[Opening RECORDS SHOWN section]

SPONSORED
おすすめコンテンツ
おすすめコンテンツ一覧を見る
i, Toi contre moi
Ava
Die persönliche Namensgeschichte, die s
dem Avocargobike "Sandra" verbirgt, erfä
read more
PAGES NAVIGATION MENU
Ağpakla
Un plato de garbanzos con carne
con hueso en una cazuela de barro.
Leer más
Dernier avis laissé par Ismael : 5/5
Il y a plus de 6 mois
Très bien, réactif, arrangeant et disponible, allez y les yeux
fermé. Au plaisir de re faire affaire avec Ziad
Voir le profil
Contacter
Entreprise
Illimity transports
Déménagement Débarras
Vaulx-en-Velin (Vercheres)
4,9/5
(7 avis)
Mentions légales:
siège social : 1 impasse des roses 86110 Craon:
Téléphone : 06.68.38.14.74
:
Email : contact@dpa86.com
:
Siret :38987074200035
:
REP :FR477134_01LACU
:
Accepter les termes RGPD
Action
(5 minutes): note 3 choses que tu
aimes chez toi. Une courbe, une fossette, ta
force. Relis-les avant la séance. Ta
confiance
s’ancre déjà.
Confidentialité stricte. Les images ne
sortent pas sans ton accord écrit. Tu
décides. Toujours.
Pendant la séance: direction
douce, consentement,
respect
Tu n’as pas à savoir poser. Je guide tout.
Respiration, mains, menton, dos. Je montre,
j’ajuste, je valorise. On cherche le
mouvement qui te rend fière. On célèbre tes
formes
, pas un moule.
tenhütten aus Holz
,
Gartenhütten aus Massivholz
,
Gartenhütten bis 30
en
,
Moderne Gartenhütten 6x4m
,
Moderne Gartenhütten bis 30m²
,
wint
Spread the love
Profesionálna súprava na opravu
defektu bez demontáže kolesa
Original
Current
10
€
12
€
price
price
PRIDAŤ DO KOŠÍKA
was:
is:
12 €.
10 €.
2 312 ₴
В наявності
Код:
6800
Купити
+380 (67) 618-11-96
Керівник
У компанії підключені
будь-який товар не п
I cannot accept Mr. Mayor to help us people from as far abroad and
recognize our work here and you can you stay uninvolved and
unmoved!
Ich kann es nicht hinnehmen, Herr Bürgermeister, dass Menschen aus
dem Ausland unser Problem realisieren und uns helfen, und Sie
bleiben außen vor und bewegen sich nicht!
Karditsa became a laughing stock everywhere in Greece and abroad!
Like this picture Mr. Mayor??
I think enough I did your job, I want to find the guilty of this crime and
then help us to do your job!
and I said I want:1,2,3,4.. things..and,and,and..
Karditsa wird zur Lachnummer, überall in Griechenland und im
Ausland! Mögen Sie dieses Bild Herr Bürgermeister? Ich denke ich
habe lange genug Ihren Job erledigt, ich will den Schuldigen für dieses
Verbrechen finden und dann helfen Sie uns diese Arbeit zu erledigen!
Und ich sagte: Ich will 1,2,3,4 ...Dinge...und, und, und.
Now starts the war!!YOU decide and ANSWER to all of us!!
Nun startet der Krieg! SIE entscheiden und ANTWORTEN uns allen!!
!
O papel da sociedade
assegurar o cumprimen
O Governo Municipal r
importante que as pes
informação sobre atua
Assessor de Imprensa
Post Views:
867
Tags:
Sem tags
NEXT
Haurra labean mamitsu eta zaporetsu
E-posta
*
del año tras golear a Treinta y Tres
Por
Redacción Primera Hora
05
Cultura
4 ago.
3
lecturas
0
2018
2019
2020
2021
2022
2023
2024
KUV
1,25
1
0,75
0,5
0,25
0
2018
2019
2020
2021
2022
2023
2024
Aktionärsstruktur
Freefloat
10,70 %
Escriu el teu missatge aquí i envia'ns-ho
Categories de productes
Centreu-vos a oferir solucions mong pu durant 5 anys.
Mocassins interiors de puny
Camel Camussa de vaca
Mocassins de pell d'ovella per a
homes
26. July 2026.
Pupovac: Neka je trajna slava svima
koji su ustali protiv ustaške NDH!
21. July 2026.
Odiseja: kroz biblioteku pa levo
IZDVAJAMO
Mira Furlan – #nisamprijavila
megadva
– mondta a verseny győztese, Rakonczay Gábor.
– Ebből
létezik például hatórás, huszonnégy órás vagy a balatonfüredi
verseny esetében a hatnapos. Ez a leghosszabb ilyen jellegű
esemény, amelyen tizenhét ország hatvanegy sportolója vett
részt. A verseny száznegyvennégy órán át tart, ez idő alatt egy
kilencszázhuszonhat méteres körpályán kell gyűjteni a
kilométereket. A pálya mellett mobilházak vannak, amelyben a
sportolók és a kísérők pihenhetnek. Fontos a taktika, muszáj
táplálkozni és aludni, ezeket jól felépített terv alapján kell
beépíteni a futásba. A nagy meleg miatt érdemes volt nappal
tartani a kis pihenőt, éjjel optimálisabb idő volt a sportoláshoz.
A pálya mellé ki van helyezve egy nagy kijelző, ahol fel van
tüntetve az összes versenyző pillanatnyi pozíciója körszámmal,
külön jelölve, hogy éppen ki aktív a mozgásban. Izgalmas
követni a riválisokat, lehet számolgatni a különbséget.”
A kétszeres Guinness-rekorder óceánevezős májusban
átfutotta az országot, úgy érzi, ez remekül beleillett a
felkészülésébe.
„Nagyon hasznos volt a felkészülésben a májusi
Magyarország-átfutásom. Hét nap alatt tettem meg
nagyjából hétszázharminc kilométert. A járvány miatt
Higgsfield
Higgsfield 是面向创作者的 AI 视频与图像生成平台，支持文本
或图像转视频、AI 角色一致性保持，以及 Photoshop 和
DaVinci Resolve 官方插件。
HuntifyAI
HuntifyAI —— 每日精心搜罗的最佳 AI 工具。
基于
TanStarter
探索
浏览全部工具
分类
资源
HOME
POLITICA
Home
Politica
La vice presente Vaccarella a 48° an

[Closing RECORDS SHOWN section]

**WHAT TO WORK ON**
Print every line of the data above, without altering anything.

**YOUR SOLUTION**
SPONSORED
おすすめコンテンツ
おすすめコンテンツ一覧を見る
i, Toi contre moi
Ava
Die persönliche Namensgeschichte, die s
dem Avocargobike "Sandra" verbirgt, erfä
read more
PAGES NAVIGATION MENU
Ağpakla
Un plato de garbanzos con carne
con hueso en una cazuela de barro.
Leer más
Dernier avis laissé par Ismael : 5/5
Il y a plus de 6 mois
Très bien, réactif, arrangeant et disponible, allez y les yeux
fermé. Au plaisir de re faire affaire avec Ziad
Voir le profil
Contacter
Entreprise
Illimity transports
Déménagement Débarras
Vaulx-en-Velin (Vercheres)
4,9/5
(7 avis)
Mentions légales:
siège social : 1 impasse des roses 86110 Craon:
Téléphone : 06.68.38.14.74
:
Email : contact@dpa86.com
:
Siret :38987074200035
:
REP :FR477134_01LACU
:
Accepter les termes RGPD
Action
(5 minutes): note 3 choses que tu
aimes chez toi. Une courbe, une fossette, ta
force. Relis-les avant la séance. Ta
confiance
s’ancre déjà.
Confidentialité stricte. Les images ne
sortent pas sans ton accord écrit. Tu
décides. Toujours.
Pendant la séance: direction
douce, consentement,
respect
Tu n’as pas à savoir poser. Je guide tout.
Respiration, mains, menton, dos. Je montre,
j’ajuste, je valorise. On cherche le
mouvement qui te rend fière. On célèbre tes
formes
, pas un moule.
tenhütten aus Holz
,
Gartenhütten aus Massivholz
,
Gartenhütten bis 30
en
,
Moderne Gartenhütten 6x4m
,
Moderne Gartenhütten bis 30m²
,
wint
Spread the love
Profesionálna súprava na opravu
defektu bez demontáže kolesa
Original
Current
10
€
12
€
price
price
PRIDAŤ DO KOŠÍKA
was:
is:
12 €.
10 €.
2 312 ₴
В наявності
Код:
6800
Купити
+380 (67) 618-11-96
Керівник
У компанії підключені
будь-який товар не п
I cannot accept Mr. Mayor to help us people from as far abroad and
recognize our work here and you can you stay uninvolved and
unmoved!
Ich kann es nicht hinnehmen, Herr Bürgermeister, dass Menschen aus
dem Ausland unser Problem realisieren und uns helfen, und Sie
bleiben außen vor und bewegen sich nicht!
Karditsa became a laughing stock everywhere in Greece and abroad!
Like this picture Mr. Mayor??
I think enough I did your job, I want to find the guilty of this crime and
then help us to do your job!
and I said I want:1,2,3,4.. things..and,and,and..
Karditsa wird zur Lachnummer, überall in Griechenland und im
Ausland! Mögen Sie dieses Bild Herr Bürgermeister? Ich denke ich
habe lange genug Ihren Job erledigt, ich will den Schuldigen für dieses
Verbrechen finden und dann helfen Sie uns diese Arbeit zu erledigen!
Und ich sagte: Ich will 1,2,3,4 ...Dinge...und, und, und.
Now starts the war!!YOU decide and ANSWER to all of us!!
Nun startet der Krieg! SIE entscheiden und ANTWORTEN uns allen!!
!
O papel da sociedade
assegurar o cumprimen
O Governo Municipal r
importante que as pes
informação sobre atua
Assessor de Imprensa
Post Views:
867
Tags:
Sem tags
NEXT
Haurra labean mamitsu eta zaporetsu
E-posta
*
del año tras golear a Treinta y Tres
Por
Redacción Primera Hora
05
Cultura
4 ago.
3
lecturas
0
2018
2019
2020
2021
2022
2023
2024
KUV
1,25
1
0,75
0,5
0,25
0
2018
2019
2020
2021
2022
2023
2024
Aktionärsstruktur
Freefloat
10,70 %
Escriu el teu missatge aquí i envia'ns-ho
Categories de productes
Centreu-vos a oferir solucions mong pu durant 5 anys.
Mocassins interiors de puny
Camel Camussa de vaca
Mocassins de pell d'ovella per a
homes
26. July 2026.
Pupovac: Neka je trajna slava svima
koji su ustali protiv ustaške NDH!
21. July 2026.
Odiseja: kroz biblioteku pa levo
IZDVAJAMO
Mira Furlan – #nisamprijavila
megadva
– mondta a verseny győztese, Rakonczay Gábor.
– Ebből
létezik például hatórás, huszonnégy órás vagy a balatonfüredi
verseny esetében a hatnapos. Ez a leghosszabb ilyen jellegű
esemény, amelyen tizenhét ország hatvanegy sportolója vett
részt. A verseny száznegyvennégy órán át tart, ez idő alatt egy
kilencszázhuszonhat méteres körpályán kell gyűjteni a
kilométereket. A pálya mellett mobilházak vannak, amelyben a
sportolók és a kísérők pihenhetnek. Fontos a taktika, muszáj
táplálkozni és aludni, ezeket jól felépített terv alapján kell
beépíteni a futásba. A nagy meleg miatt érdemes volt nappal
tartani a kis pihenőt, éjjel optimálisabb idő volt a sportoláshoz.
A pálya mellé ki van helyezve egy nagy kijelző, ahol fel van
tüntetve az összes versenyző pillanatnyi pozíciója körszámmal,
külön jelölve, hogy éppen ki aktív a mozgásban. Izgalmas
követni a riválisokat, lehet számolgatni a különbséget.”
A kétszeres Guinness-rekorder óceánevezős májusban
átfutotta az országot, úgy érzi, ez remekül beleillett a
felkészülésébe.
„Nagyon hasznos volt a felkészülésben a májusi
Magyarország-átfutásom. Hét nap alatt tettem meg
nagyjából hétszázharminc kilométert. A járvány miatt
Higgsfield
Higgsfield 是面向创作者的 AI 视频与图像生成平台，支持文本
或图像转视频、AI 角色一致性保持，以及 Photoshop 和
DaVinci Resolve 官方插件。
HuntifyAI
HuntifyAI —— 每日精心搜罗的最佳 AI 工具。
基于
TanStarter
探索
浏览全部工具
分类
资源
HOME
POLITICA
Home
Politica
La vice presente Vaccarella a 48° an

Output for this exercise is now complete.